DIRECTIONS: Below are some entries. Copy each line that holds the string "which".

━━━

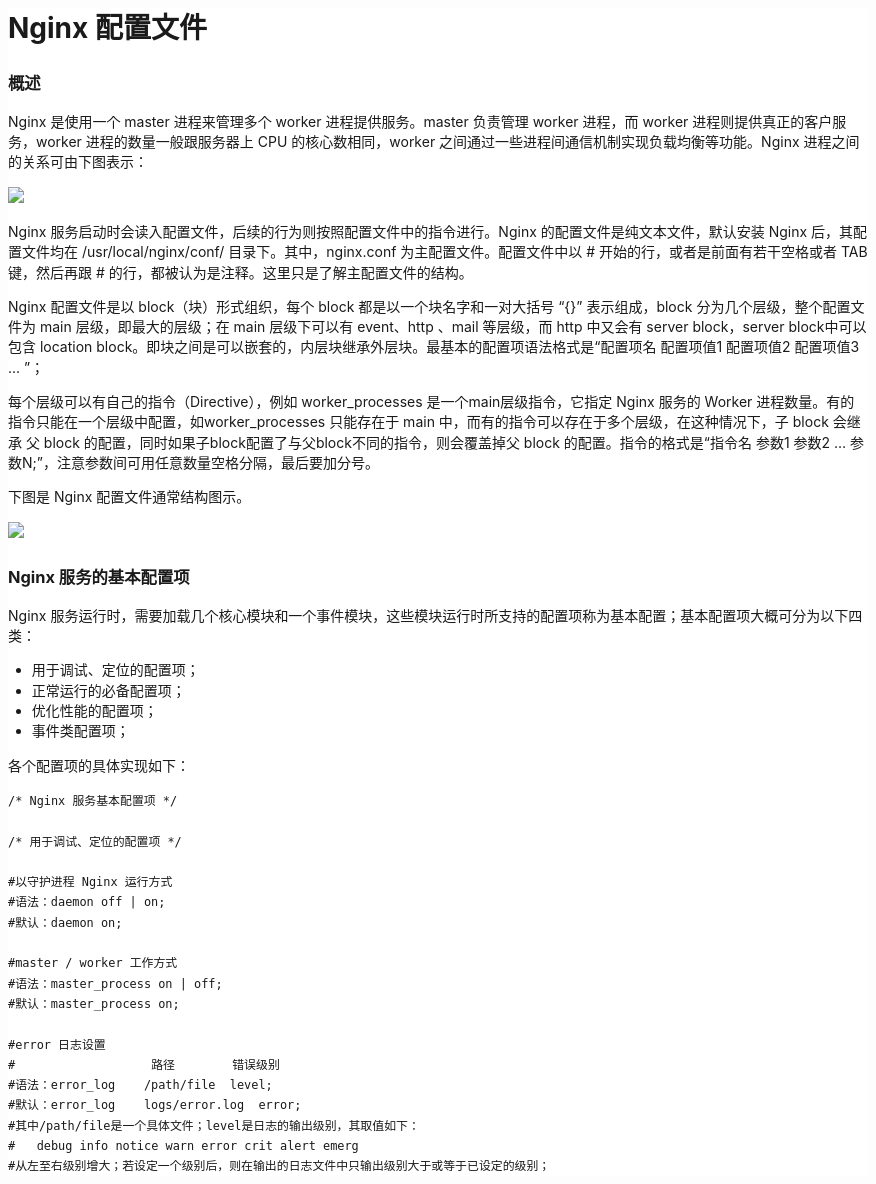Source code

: # Nginx 配置文件

### 概述

Nginx 是使用一个 master 进程来管理多个 worker 进程提供服务。master 负责管理 worker 进程，而 worker 进程则提供真正的客户服务，worker 进程的数量一般跟服务器上 CPU 的核心数相同，worker 之间通过一些进程间通信机制实现负载均衡等功能。Nginx 进程之间的关系可由下图表示：

![][0]

Nginx 服务启动时会读入配置文件，后续的行为则按照配置文件中的指令进行。Nginx 的配置文件是纯文本文件，默认安装 Nginx 后，其配置文件均在 /usr/local/nginx/conf/ 目录下。其中，nginx.conf 为主配置文件。配置文件中以 # 开始的行，或者是前面有若干空格或者 TAB 键，然后再跟 # 的行，都被认为是注释。这里只是了解主配置文件的结构。

Nginx 配置文件是以 block（块）形式组织，每个 block 都是以一个块名字和一对大括号 “{}” 表示组成，block 分为几个层级，整个配置文件为 main 层级，即最大的层级；在 main 层级下可以有 event、http 、mail 等层级，而 http 中又会有 server block，server block中可以包含 location block。即块之间是可以嵌套的，内层块继承外层块。最基本的配置项语法格式是“配置项名 配置项值1 配置项值2 配置项值3 ... ”；

每个层级可以有自己的指令（Directive），例如 worker_processes 是一个main层级指令，它指定 Nginx 服务的 Worker 进程数量。有的指令只能在一个层级中配置，如worker_processes 只能存在于 main 中，而有的指令可以存在于多个层级，在这种情况下，子 block 会继承 父 block 的配置，同时如果子block配置了与父block不同的指令，则会覆盖掉父 block 的配置。指令的格式是“指令名 参数1 参数2 … 参数N;”，注意参数间可用任意数量空格分隔，最后要加分号。

下图是 Nginx 配置文件通常结构图示。

![][1]

### Nginx 服务的基本配置项

Nginx 服务运行时，需要加载几个核心模块和一个事件模块，这些模块运行时所支持的配置项称为基本配置；基本配置项大概可分为以下四类：

* 用于调试、定位的配置项；
* 正常运行的必备配置项；
* 优化性能的配置项；
* 事件类配置项；

各个配置项的具体实现如下：

    /* Nginx 服务基本配置项 */
    
    /* 用于调试、定位的配置项 */
    
    #以守护进程 Nginx 运行方式
    #语法：daemon off | on;
    #默认：daemon on;
    
    #master / worker 工作方式
    #语法：master_process on | off;
    #默认：master_process on;
    
    #error 日志设置
    #                   路径        错误级别
    #语法：error_log    /path/file  level;
    #默认：error_log    logs/error.log  error;
    #其中/path/file是一个具体文件；level是日志的输出级别，其取值如下：
    #   debug info notice warn error crit alert emerg
    #从左至右级别增大；若设定一个级别后，则在输出的日志文件中只输出级别大于或等于已设定的级别；
    

[0]: https://box.kancloud.cn/2016-09-01_57c7edce687dc.jpg
[1]: https://box.kancloud.cn/2016-09-01_57c7edce82018.jpg
[2]: http://nginx.org/en/docs/http/ngx_http_core_module.html
[3]: http://kb.cnblogs.com/page/98352/#section1-2
[4]: http://tengine.taobao.org/book/index.html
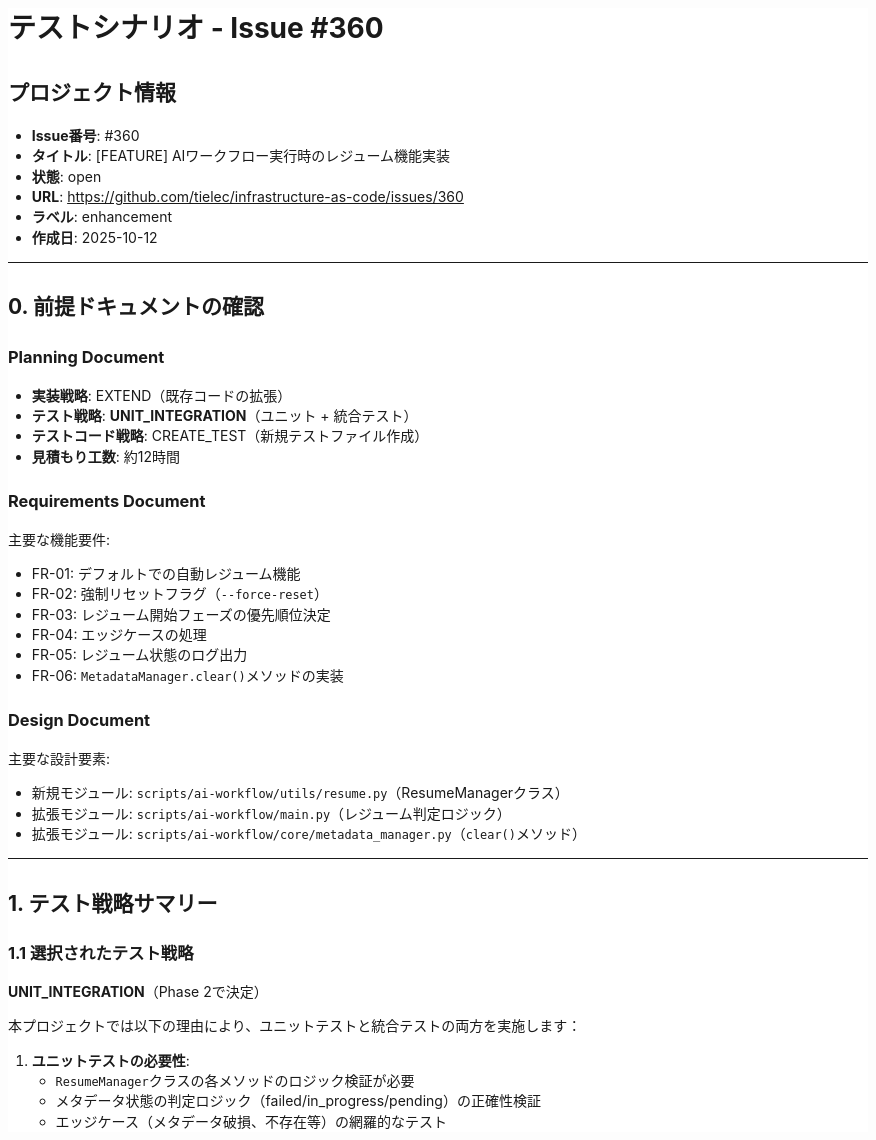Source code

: # テストシナリオ - Issue #360

## プロジェクト情報

- **Issue番号**: #360
- **タイトル**: [FEATURE] AIワークフロー実行時のレジューム機能実装
- **状態**: open
- **URL**: https://github.com/tielec/infrastructure-as-code/issues/360
- **ラベル**: enhancement
- **作成日**: 2025-10-12

---

## 0. 前提ドキュメントの確認

### Planning Document
- **実装戦略**: EXTEND（既存コードの拡張）
- **テスト戦略**: **UNIT_INTEGRATION**（ユニット + 統合テスト）
- **テストコード戦略**: CREATE_TEST（新規テストファイル作成）
- **見積もり工数**: 約12時間

### Requirements Document
主要な機能要件:
- FR-01: デフォルトでの自動レジューム機能
- FR-02: 強制リセットフラグ（`--force-reset`）
- FR-03: レジューム開始フェーズの優先順位決定
- FR-04: エッジケースの処理
- FR-05: レジューム状態のログ出力
- FR-06: `MetadataManager.clear()`メソッドの実装

### Design Document
主要な設計要素:
- 新規モジュール: `scripts/ai-workflow/utils/resume.py`（ResumeManagerクラス）
- 拡張モジュール: `scripts/ai-workflow/main.py`（レジューム判定ロジック）
- 拡張モジュール: `scripts/ai-workflow/core/metadata_manager.py`（`clear()`メソッド）

---

## 1. テスト戦略サマリー

### 1.1 選択されたテスト戦略

**UNIT_INTEGRATION**（Phase 2で決定）

本プロジェクトでは以下の理由により、ユニットテストと統合テストの両方を実施します：

1. **ユニットテストの必要性**:
   - `ResumeManager`クラスの各メソッドのロジック検証が必要
   - メタデータ状態の判定ロジック（failed/in_progress/pending）の正確性検証
   - エッジケース（メタデータ破損、不存在等）の網羅的なテスト
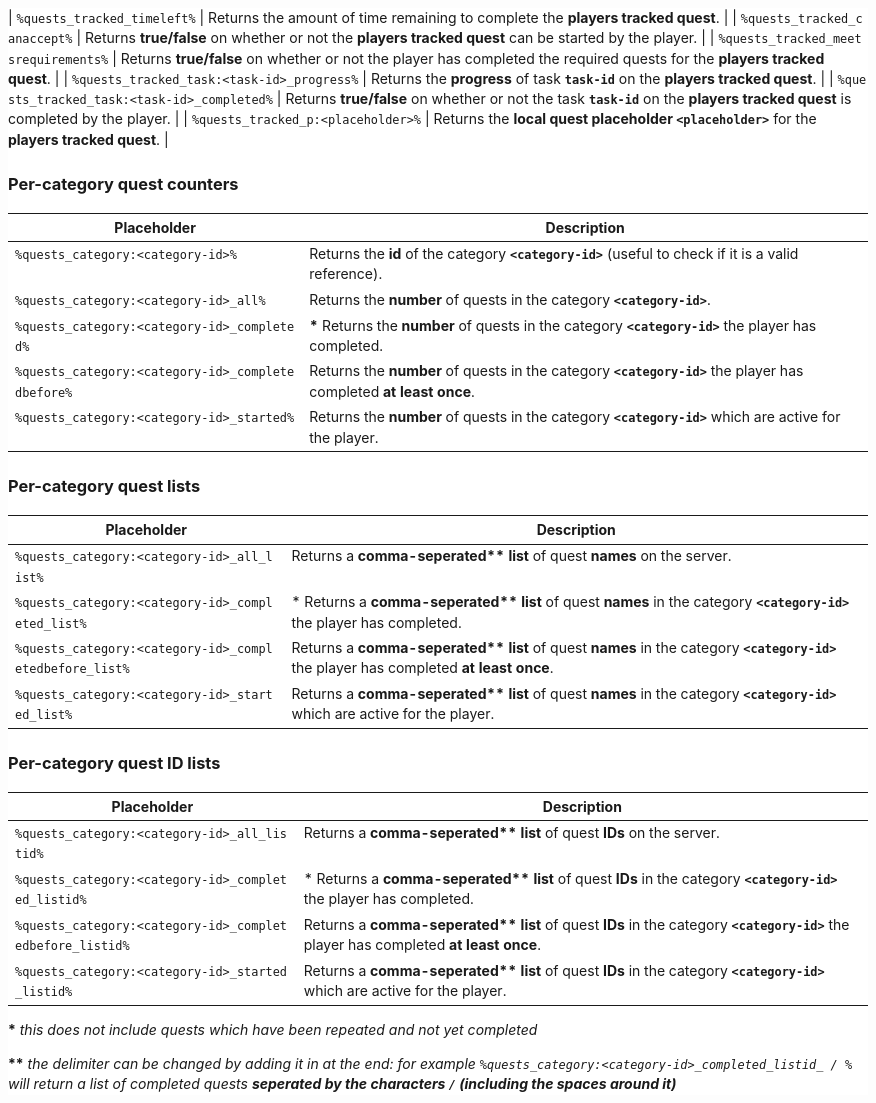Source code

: | `%quests_tracked_timeleft%`                 | Returns the amount of time remaining to complete the **players tracked quest**.                                                 | 
| `%quests_tracked_canaccept%`                | Returns **true/false** on whether or not the **players tracked quest** can be started by the player.                            |
| `%quests_tracked_meetsrequirements%`        | Returns **true/false** on whether or not the player has completed the required quests for the **players tracked quest**.        |
| `%quests_tracked_task:<task-id>_progress%`  | Returns the **progress** of task **`task-id`** on the **players tracked quest**.                                                |
| `%quests_tracked_task:<task-id>_completed%` | Returns **true/false** on whether or not the task **`task-id`** on the **players tracked quest** is completed by the player.    |
| `%quests_tracked_p:<placeholder>%`          | Returns the **local quest placeholder `<placeholder>`** for the **players tracked quest**.                                      |

### Per-category quest counters

| Placeholder                                       | Description                                                                                                      |
|---------------------------------------------------|------------------------------------------------------------------------------------------------------------------|
| `%quests_category:<category-id>%`                 | Returns the **id** of the category **`<category-id>`** (useful to check if it is a valid reference).             |
| `%quests_category:<category-id>_all%`             | Returns the **number** of quests in the category **`<category-id>`**.                                            |
| `%quests_category:<category-id>_completed%`       | **\*** Returns the **number** of quests in the category **`<category-id>`** the player has completed.            |
| `%quests_category:<category-id>_completedbefore%` | Returns the **number** of quests in the category **`<category-id>`** the player has completed **at least once**. |
| `%quests_category:<category-id>_started%`         | Returns the **number** of quests in the category **`<category-id>`** which are active for the player.            |

### Per-category quest lists

| Placeholder                                            | Description                                                                                                                               |
|--------------------------------------------------------|-------------------------------------------------------------------------------------------------------------------------------------------|
| `%quests_category:<category-id>_all_list%`             | Returns a **comma-seperated\*\* list** of quest **names** on the server.                                                                  |
| `%quests_category:<category-id>_completed_list%`       | \* Returns a **comma-seperated\*\* list** of quest **names** in the category **`<category-id>`** the player has completed.                |
| `%quests_category:<category-id>_completedbefore_list%` | Returns a **comma-seperated\*\* list** of quest **names** in the category **`<category-id>`** the player has completed **at least once**. |
| `%quests_category:<category-id>_started_list%`         | Returns a **comma-seperated\*\* list** of quest **names** in the category **`<category-id>`** which are active for the player.            |

### Per-category quest ID lists

| Placeholder                                              | Description                                                                                                                             |
|----------------------------------------------------------|-----------------------------------------------------------------------------------------------------------------------------------------|
| `%quests_category:<category-id>_all_listid%`             | Returns a **comma-seperated\*\* list** of quest **IDs** on the server.                                                                  |
| `%quests_category:<category-id>_completed_listid%`       | \* Returns a **comma-seperated\*\* list** of quest **IDs** in the category **`<category-id>`** the player has completed.                |
| `%quests_category:<category-id>_completedbefore_listid%` | Returns a **comma-seperated\*\* list** of quest **IDs** in the category **`<category-id>`** the player has completed **at least once**. |
| `%quests_category:<category-id>_started_listid%`         | Returns a **comma-seperated\*\* list** of quest **IDs** in the category **`<category-id>`** which are active for the player.            |

**\*** *this does not include quests which have been repeated and not yet completed*

**\*\*** *the delimiter can be changed by adding it in at the end: for example `%quests_category:<category-id>_completed_listid_ / %` will return a list of completed quests **seperated by the characters ` / ` (including the spaces around it)***
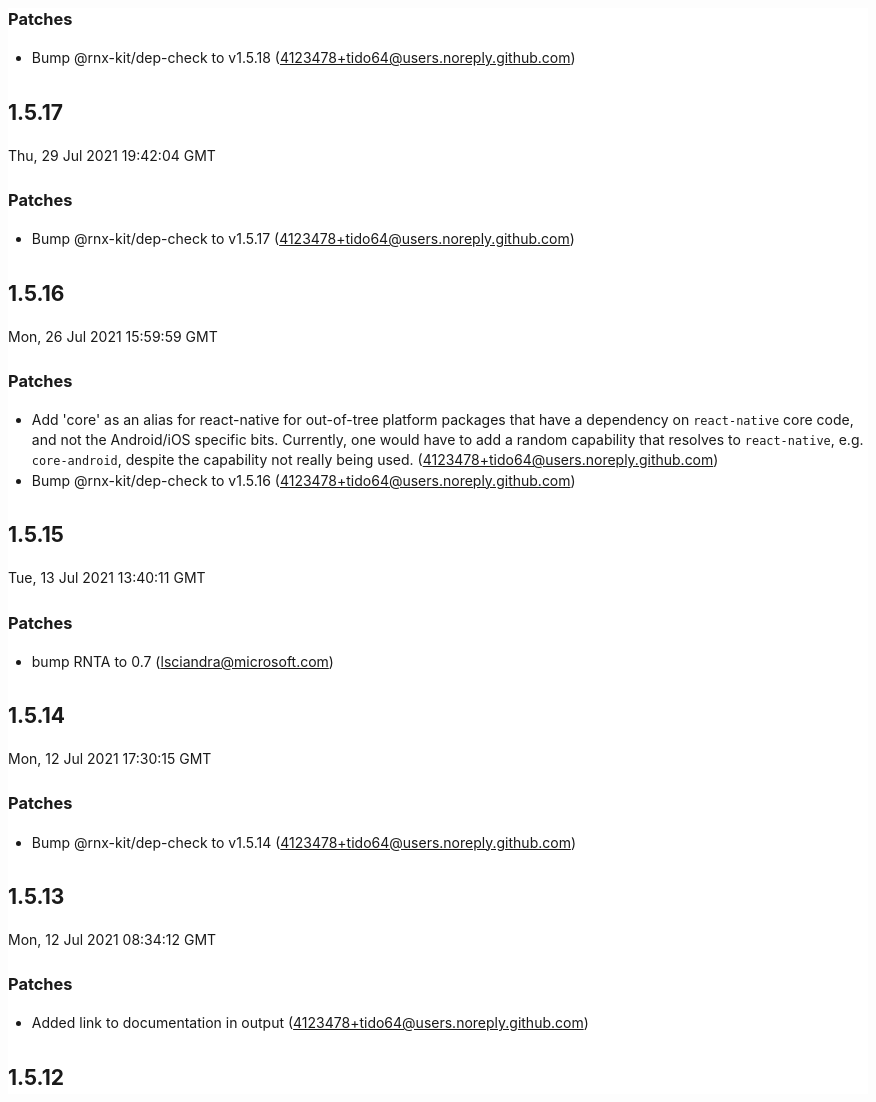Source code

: ### Patches

- Bump @rnx-kit/dep-check to v1.5.18 (4123478+tido64@users.noreply.github.com)

## 1.5.17

Thu, 29 Jul 2021 19:42:04 GMT

### Patches

- Bump @rnx-kit/dep-check to v1.5.17 (4123478+tido64@users.noreply.github.com)

## 1.5.16

Mon, 26 Jul 2021 15:59:59 GMT

### Patches

- Add 'core' as an alias for react-native for out-of-tree platform packages that
  have a dependency on `react-native` core code, and not the Android/iOS
  specific bits. Currently, one would have to add a random capability that
  resolves to `react-native`, e.g. `core-android`, despite the capability not
  really being used. (4123478+tido64@users.noreply.github.com)
- Bump @rnx-kit/dep-check to v1.5.16 (4123478+tido64@users.noreply.github.com)

## 1.5.15

Tue, 13 Jul 2021 13:40:11 GMT

### Patches

- bump RNTA to 0.7 (lsciandra@microsoft.com)

## 1.5.14

Mon, 12 Jul 2021 17:30:15 GMT

### Patches

- Bump @rnx-kit/dep-check to v1.5.14 (4123478+tido64@users.noreply.github.com)

## 1.5.13

Mon, 12 Jul 2021 08:34:12 GMT

### Patches

- Added link to documentation in output
  (4123478+tido64@users.noreply.github.com)

## 1.5.12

━━━

SOLUTION FOR THIS EXERCISE:
| `%quests_category:<category-id>_started%`         | Returns the **number** of quests in the category **`<category-id>`** which are active for the player.            |
| `%quests_category:<category-id>_started_list%`         | Returns a **comma-seperated\*\* list** of quest **names** in the category **`<category-id>`** which are active for the player.            |
| `%quests_category:<category-id>_started_listid%`         | Returns a **comma-seperated\*\* list** of quest **IDs** in the category **`<category-id>`** which are active for the player.            |
**\*** *this does not include quests which have been repeated and not yet completed*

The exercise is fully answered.